In times of tragedy, is it possible to feel thankful? The answer for Union members should be an emphatic “yes.”
UFCW 8-Golden State feels deeply the pain of our sisters and brothers in and around Paradise, Calif., who lost their homes and jobs in the wildfires of November 2018. Our Union is responding actively to help relieve this pain by providing economic assistance, referrals and other resources to Union members and their families. (Please see article on page 7 for details.)
We also share the concerns of thousands of other individuals, in California and elsewhere, whose lives are disrupted by natural and human-made catastrophes, whether they are wildfires in Southern California or horrific shootings in Pittsburgh and Thousand Oaks.
Americans were already on edge due to previous events of violence and disaster, as well as the recent heated midterm election campaigns and the toxic partisan environment we’ve been enduring for years.
Sadly, we have become accustomed to certain politicians and commentators exploiting and deepening the divisions which plague us.
Still, one must always look for the proverbial silver lining in even the darkest of rainclouds, and this lining is found in the human actions of charity and compassion in response to tragedy.
We have witnessed outpourings of sympathy for the afflicted and acts of kindness to relieve their suffering.
Reminders of the season
In this holiday season, which begins with the celebration of Thanksgiving and concludes with the welcoming of a new year, we remind ourselves of the necessity of such virtues as kindness, compassion and charity.
This is the time of year when we are called upon to step out of our resentments and emphasize the positive virtues we all share and cherish.
Tragedies remind us of the seemingly never-ending enmity between hope and despair. But given the choice between them, I will choose hope every time.
Hope is manifested by action to relieve suffering and building a better more secure future for all. It teaches us we have more power to repair the tragedies of our world than we ever thought possible.
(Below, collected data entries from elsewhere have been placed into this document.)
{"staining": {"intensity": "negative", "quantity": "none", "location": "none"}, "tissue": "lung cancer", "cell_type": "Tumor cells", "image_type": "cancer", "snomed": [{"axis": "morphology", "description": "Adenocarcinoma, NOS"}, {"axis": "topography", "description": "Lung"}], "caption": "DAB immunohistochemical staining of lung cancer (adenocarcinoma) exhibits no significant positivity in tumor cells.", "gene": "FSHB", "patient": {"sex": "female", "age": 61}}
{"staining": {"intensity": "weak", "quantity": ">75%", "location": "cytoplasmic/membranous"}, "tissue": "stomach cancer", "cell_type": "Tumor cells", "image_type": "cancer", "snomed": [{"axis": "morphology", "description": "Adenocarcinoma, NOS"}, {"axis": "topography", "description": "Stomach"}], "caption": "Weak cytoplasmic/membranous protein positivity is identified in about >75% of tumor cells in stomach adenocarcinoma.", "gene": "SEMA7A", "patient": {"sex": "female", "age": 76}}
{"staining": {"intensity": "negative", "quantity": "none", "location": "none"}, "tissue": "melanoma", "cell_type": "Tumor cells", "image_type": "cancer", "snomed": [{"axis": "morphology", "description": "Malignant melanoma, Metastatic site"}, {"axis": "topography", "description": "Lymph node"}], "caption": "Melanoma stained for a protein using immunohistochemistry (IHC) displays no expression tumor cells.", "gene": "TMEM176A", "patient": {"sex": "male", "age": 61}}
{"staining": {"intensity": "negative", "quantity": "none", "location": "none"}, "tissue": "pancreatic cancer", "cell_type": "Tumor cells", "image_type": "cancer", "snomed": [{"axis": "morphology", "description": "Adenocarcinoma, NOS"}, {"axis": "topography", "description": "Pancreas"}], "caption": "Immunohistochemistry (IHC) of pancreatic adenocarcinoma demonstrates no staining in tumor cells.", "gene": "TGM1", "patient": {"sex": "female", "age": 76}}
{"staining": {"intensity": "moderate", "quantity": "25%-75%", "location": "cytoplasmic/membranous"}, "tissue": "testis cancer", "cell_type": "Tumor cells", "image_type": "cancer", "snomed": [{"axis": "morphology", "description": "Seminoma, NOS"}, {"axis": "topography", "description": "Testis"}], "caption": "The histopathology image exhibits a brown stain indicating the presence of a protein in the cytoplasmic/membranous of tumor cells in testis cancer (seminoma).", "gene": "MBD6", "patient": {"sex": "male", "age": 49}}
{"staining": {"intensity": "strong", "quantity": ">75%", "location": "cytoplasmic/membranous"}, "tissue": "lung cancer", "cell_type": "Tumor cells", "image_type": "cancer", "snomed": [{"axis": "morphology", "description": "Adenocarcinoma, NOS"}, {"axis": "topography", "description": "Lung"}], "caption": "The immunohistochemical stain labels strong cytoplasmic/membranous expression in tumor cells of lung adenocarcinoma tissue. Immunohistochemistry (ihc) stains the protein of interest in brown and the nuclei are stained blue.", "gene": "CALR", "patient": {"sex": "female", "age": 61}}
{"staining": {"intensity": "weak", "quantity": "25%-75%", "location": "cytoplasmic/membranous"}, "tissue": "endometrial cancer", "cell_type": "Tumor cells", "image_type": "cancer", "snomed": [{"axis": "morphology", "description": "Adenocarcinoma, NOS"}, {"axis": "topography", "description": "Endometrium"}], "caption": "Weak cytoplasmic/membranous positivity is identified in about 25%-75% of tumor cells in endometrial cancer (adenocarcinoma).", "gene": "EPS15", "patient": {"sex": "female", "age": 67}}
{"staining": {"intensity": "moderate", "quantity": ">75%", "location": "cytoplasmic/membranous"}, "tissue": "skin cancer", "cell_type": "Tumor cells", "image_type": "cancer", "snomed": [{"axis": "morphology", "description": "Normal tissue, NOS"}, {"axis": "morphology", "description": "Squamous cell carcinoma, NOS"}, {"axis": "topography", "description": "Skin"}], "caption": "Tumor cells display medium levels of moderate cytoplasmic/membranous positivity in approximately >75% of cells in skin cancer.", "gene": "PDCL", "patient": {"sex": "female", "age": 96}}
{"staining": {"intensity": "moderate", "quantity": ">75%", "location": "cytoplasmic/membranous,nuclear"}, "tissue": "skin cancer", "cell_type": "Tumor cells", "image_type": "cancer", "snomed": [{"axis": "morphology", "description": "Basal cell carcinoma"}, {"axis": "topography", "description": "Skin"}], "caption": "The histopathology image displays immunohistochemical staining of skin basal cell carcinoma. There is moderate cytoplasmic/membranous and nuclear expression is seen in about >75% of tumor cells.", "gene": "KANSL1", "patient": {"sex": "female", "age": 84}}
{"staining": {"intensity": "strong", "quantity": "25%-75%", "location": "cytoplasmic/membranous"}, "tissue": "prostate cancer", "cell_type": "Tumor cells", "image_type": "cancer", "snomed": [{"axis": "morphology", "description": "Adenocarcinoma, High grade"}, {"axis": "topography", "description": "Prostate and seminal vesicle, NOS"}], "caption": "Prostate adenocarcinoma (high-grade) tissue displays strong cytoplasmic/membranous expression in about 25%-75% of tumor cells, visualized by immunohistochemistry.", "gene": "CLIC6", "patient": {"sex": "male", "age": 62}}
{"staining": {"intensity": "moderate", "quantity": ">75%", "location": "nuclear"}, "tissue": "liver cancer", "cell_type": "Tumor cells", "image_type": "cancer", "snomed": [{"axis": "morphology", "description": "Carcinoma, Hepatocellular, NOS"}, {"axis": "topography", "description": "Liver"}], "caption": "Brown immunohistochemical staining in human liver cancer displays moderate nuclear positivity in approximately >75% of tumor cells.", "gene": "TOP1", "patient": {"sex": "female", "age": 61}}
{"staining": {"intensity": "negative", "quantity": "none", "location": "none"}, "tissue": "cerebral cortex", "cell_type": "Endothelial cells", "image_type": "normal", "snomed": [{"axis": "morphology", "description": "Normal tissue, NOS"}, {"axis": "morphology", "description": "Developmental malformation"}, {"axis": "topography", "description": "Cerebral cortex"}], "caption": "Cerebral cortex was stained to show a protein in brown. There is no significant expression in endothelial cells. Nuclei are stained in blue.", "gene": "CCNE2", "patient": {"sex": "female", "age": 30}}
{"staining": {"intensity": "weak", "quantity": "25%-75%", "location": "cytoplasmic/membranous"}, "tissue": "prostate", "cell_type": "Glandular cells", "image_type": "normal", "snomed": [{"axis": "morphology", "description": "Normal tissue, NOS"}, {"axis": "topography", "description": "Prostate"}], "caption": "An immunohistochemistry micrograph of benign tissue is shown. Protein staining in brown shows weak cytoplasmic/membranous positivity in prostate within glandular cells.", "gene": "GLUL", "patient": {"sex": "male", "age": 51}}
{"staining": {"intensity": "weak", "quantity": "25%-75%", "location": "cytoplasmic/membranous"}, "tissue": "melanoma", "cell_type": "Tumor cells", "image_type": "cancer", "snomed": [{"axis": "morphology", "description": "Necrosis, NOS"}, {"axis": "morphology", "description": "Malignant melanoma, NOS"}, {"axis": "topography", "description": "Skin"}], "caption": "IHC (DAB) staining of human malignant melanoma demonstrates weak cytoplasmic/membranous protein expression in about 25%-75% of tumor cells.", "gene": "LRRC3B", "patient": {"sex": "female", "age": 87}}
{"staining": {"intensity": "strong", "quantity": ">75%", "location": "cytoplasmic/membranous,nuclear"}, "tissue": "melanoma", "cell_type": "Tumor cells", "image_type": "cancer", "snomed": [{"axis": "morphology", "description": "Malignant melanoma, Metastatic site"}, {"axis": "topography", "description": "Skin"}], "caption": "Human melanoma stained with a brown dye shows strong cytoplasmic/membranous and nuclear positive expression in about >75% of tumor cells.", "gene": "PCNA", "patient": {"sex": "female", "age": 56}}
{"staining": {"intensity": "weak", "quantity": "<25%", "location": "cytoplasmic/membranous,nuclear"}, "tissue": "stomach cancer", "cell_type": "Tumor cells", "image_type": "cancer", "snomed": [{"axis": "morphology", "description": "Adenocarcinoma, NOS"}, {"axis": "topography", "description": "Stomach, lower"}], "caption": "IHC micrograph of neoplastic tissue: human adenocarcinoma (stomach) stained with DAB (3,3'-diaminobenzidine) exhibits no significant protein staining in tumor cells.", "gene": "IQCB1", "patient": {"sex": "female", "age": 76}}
Action is the weapon of hope in its war with despair.
A colleague who lives in one of the communities threatened by the recent fires in Southern California shared a message.
“Before we re-enter our beloved homes,” he wrote, “let’s pause on the curb outside and remember: This separation from home gave us a golden opportunity to gain a whole new appreciation for how precious is the home.
“Thus as we are reunited with home, we resolve to treat home with a renewed sense of love, respect and tender loving care.
“Specifically, we call on ourselves to ban forever more the two most destructive forces for a home: anger and melancholy.
“Forget termites. Anger and melancholy are the real pests.
“From this day forward, it’s a new start. The separation has cleansed the home of any unpleasant energy it ever imbibed.
“Tempers, flare ups, misplaced anger — gone forever. Melancholy, negativity, general malaise — gone forever.
“From today let us resolve to be aggressive in protecting the energy of our homes from anger and unhappiness.
“We will fill our homes with good spirits, beautiful music, positive thinking, patience and understanding, sanctity and prayer, and kindness and hospitality like never before.
“There’s no place like home — enjoy it!”
We are all members of an extended family, and UFCW 8-Golden State is a home we all call our own.
It is a home built on the foundations of hope and solidarity.